Né en 1979, Jules Vipaldo vit et travaille dans le Bas-Berry. On le définit souvent comme « pitre, poète du pire, trousseur de fables, malaxeur de vocables » alors qu’il est sérieux comme un sous-pape.

Poète et écrivain, il travaille, comme d’autres avant lui, comme d’autres avec lui, à l’ébranlement et à l’éclatement de la langue « normée » ou « normale », et des discours, quels qu’ils soient, souhaitant les corrompre tous par la fantaisie et le RIRE, devenu très RARE en littérature. C’est du moins ce qu’il lui semble.

Comme tous les vrais modestes ou les faux timides, il fait des performances, tout seul, dans son salon ; mais pratique la lecture publique, férocement, et le plus souvent possible (c’est-à-dire, lorsqu’on l’invite) !

L’OBJET

144 pages cousues et collées

Pelliculage « Soft touch » dit aussi « Peau de pêche »
Format 13 x 19 cm avec rabats de 8 cm
ISBN : 978-2-9536083-8-0

Prix : 15 €

(OuvRAGE subventionné à 30 % par le CNL)
Imprimé en France par l’Imprimerie Floch (Mayenne)

Parution le 15 mai 2015

 

L’EXTRAIT

Pauvre Baudelaire - ouverture

 

1156.

Nous avons retrouvé notre écrivain perdu.
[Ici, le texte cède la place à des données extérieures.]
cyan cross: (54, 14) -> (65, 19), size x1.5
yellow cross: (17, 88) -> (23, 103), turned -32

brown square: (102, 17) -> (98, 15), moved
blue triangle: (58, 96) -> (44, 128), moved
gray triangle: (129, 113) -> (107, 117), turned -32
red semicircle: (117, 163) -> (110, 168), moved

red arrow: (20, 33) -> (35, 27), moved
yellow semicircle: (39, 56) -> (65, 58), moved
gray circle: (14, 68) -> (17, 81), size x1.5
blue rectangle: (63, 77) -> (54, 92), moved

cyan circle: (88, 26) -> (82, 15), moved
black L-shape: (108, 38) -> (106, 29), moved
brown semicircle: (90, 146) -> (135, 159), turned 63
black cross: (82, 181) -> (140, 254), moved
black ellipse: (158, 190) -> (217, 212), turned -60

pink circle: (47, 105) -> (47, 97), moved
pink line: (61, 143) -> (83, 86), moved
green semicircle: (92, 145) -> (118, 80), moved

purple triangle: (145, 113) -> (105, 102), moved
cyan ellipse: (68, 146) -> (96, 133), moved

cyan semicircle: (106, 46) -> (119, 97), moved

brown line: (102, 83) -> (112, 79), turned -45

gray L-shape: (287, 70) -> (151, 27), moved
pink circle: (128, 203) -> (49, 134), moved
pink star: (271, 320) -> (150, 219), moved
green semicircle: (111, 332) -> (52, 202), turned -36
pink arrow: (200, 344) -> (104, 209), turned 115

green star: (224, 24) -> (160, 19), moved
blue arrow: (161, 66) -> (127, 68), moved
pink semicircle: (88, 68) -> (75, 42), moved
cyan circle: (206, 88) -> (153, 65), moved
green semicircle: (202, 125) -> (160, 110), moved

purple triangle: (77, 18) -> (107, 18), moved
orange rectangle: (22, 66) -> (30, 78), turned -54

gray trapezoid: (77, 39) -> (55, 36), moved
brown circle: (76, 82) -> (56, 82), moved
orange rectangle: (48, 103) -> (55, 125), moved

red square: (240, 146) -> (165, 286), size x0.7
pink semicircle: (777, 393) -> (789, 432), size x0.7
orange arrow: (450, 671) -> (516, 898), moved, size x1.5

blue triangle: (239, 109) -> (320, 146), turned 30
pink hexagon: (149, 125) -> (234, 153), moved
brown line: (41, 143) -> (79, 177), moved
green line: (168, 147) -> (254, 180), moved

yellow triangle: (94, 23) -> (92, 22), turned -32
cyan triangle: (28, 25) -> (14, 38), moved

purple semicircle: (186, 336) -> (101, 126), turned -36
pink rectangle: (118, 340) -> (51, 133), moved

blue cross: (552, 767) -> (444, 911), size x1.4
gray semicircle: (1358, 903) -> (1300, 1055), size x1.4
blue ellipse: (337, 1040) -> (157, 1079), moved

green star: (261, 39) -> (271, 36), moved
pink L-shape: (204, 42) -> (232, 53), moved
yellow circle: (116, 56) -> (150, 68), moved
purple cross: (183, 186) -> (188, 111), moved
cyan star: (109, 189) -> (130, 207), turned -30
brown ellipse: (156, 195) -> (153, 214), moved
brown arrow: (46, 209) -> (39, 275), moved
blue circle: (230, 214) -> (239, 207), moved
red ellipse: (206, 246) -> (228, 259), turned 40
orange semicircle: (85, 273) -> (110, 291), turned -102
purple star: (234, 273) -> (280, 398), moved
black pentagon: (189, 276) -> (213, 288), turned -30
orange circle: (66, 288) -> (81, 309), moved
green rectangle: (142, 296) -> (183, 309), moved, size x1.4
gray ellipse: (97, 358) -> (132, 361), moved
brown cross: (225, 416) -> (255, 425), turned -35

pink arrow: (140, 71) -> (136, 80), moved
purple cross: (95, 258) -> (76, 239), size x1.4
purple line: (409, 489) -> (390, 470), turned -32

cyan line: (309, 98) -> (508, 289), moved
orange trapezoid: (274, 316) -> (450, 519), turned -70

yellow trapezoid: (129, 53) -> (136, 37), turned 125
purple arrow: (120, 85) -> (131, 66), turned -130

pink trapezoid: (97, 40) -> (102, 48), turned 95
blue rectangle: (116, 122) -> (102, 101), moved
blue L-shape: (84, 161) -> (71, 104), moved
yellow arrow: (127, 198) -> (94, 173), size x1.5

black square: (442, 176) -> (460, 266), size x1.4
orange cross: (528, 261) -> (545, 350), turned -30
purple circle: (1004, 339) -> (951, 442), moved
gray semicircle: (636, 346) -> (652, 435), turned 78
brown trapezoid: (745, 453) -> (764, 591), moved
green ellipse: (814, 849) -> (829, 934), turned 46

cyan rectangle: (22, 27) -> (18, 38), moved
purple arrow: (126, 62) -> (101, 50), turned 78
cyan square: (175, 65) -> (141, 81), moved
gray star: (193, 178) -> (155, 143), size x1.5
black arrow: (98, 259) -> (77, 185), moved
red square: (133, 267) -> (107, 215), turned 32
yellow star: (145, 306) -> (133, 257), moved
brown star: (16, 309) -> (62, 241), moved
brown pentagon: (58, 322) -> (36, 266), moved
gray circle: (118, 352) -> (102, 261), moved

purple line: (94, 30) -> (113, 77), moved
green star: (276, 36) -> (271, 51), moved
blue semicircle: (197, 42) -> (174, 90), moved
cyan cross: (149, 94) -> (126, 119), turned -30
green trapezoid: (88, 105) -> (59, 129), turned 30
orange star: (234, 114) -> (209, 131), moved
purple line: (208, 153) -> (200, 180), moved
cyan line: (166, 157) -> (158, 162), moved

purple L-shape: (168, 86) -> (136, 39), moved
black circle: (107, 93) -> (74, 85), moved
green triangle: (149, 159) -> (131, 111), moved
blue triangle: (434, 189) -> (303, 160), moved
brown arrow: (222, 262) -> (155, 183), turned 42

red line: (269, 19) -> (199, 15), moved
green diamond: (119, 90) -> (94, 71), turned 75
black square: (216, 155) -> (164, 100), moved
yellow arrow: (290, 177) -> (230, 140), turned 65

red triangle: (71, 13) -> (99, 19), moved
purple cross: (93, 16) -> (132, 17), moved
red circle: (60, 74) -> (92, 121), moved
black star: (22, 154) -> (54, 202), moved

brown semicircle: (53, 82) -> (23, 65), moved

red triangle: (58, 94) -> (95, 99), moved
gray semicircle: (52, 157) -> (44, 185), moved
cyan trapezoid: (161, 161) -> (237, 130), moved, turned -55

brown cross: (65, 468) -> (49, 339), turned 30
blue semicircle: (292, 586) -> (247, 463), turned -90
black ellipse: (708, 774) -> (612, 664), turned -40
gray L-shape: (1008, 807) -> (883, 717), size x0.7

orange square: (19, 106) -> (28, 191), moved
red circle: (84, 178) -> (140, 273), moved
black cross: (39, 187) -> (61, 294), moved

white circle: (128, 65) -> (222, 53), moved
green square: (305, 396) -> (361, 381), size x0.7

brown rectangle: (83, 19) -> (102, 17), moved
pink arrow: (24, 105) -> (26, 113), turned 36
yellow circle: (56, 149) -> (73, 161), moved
Il errait sans portable ni connexion, inadaptation au monde moderne bien connue des spécialistes. Il rejoindra notre catalogue vers la fin de l’année 2014. Nous célébrrrerons la Grande Gare, départ pour la Belgique. On vous tient au courant pour la réservation des fleurs et des fusils.

(De toute évidence, les vitupérations, les menaces et le fouet à tresses font des miracles sans laisser plus de traces que cela dans l’esprit du lecteur.)